Jakarta (Greeners) – Kebijakan satu peta (one map policy) yang sedang disusun pemerintah melalui Peraturan Presiden (Perpres) Nomor 9 Tahun 2016 tentang Percepatan Pelaksanaan Kebijakan Satu Peta Pada Skala 1:50.000 membuka kesempatan untuk mengatasi masalah pemanfaatan lahan secara berkelanjutan.
Director World Resources Institute (WRI) Indonesia Tjokorda Nirarta Samadhi mengatakan, hingga saat ini, setiap lembaga atau kementerian, belum lagi pihak swasta, memiliki peta masing-masing. Jika digabungkan, peta ini seringkali tidak sinkron satu dengan yang lain.
Tjokorda Nirarta, atau biasa disapa Koni, menyatakan bahwa secara teknis peta satu atap ini diharapkan selesai tahun 2019, namun secara non teknis masih banyak permasalahan hingga ke tingkat tapak yang tidak bisa diprediksi penyelesaiannya.
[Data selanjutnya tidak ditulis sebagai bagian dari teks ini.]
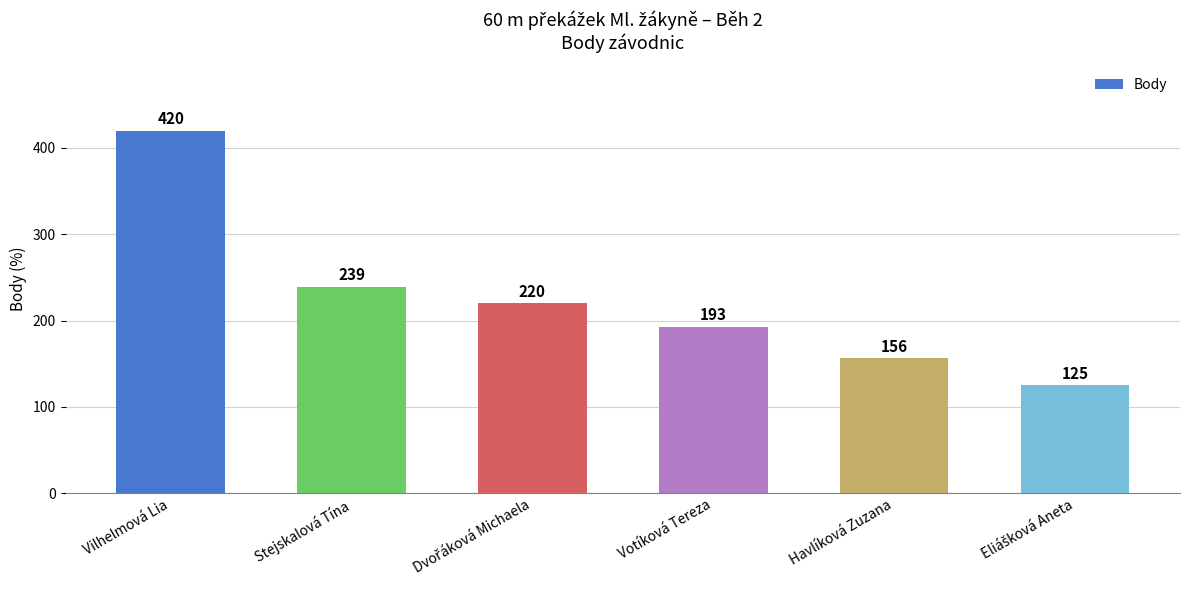

The value at Havlíková Zuzana is 156. True or false?

True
BACA JUGA: Data Peta Berbeda-beda, Badan Restorasi Gambut Tetap Jalan
Selain itu, konflik masyarakat adat dengan pemerintah maupun konflik warga dengan pengusaha atau perusahaan pemilik HTI juga harus diselesaikan sebelum kebijakan satu peta dapat diwujudkan. Untuk itu, WRI Indonesia ingin menginisiasi satu forum yang dapat mempertemukan pihak-pihak yang berkepentingan agar dapat terbuka guna menemukan solusi terhadap masalah pemanfaatan lahan.
“Forum satu peta baru ini harus nyaman untuk semua pihak. Kita bikin forum ini seperti “black box” agar mereka bisa nyaman ngomong apa saja dengan tujuan agar ada dialog dengan tingkat trust (kepercayaan, Red.) yang tinggi,” katanya dalam acara diskusi tertutup di kantor WRI Indonesia, Jakarta, Kamis (21/07).
Deputy Director WRI Indonesia Andika Putraditama menambahkan bahwa WRI Indonesia juga ingin memetakan konflik terkait permasalahan lahan ke dalam satu peta. Namun dikhawatirkan pihak yang berkepentingan atau stakeholders enggan untuk bersikap terbuka karena adanya catatan kesalahan yang pernah dilakukan sebelumnya.
“Itu sebabnya kami ingin membuat forum yang nyaman seperti black box karena kami tahu banyak pihak yang memiliki catatan hitam tapi ingin membuat kemajuan dan menjadi lebih baik. Tujuannya untuk mengidentifikasi tipologi masalah yang berbeda-beda,” katanya.
BACA JUGA: Kebijakan Perubahan Iklim di Indonesia Belum Berbasis Data
Lebih lanjut Andika mengatakan bahwa peta di Indonesia dibuat secara top-down, bukan bottom-up. Menurutnya, hal ini tidak bisa dibiarkan karena peta yang dihasilkan nantinya akan sarat oleh kepentingan pihak tertentu.
“Baru sejak ada BIG (Badan Informasi Geospasial), peta dibuat dengan cara buttom-up agar konflik yang ada di tingkat tapak lebih jelas, baru dipetakan,” katanya.
Sebagai awalan, kebijakan satu peta pada tingkatan sub-nasional pada lingkup tapak mulai dirintis di Riau. Pemilihan provinsi ini dikarenakan wilayah ini merupakan salah satu kesatuan yurisdiksi dengan emisi berbasis lahan yang tinggi serta konflik tenurial dan sosial yang relatif intens.
Sebagai informasi, Indonesia adalah negara penghasil emisi terbesar ke-6 di dunia. Pada tahun 2010, 62 persen total emisi nasional Indonesia berasal dari Pertanian, Kehutanan, dan Tata Guna Lahan lainnya (AFOLU) serta deskomposisi dan kebakaran gambut. Emisi tersebut sebagian besar disebabkan oleh pembakaran dan penebangan hutan untuk membuka jalan bagi perkebunan dan pertanian.
Tidak adanya peta terkait dengan pemanfaatan lahan yang lengkap, konsisten, dan akurat di Indonesia telah menyebabkan timbulnya konflik dan ketidakpastian dalam pengelolaan lahan di Indonesia. Untuk itu, WRI Indonesia bekerjasama dengan Global Forest Watch menyajikan peta interaktif mencakup data titik api (fires), komoditas (commodities), dan iklim (climate). Data dari peta interaktif ini, dikatakan Andika, diolah berdasarkan data yang diperoleh dari pemerintah, citra satelit, dan berbagai sumber lainnya.
“Diharapkan peta ini nantinya dapat diterima oleh pemerintah dan diadopsi oleh BIG, dan menjadi sumber data bagi banyak pihak,” katanya.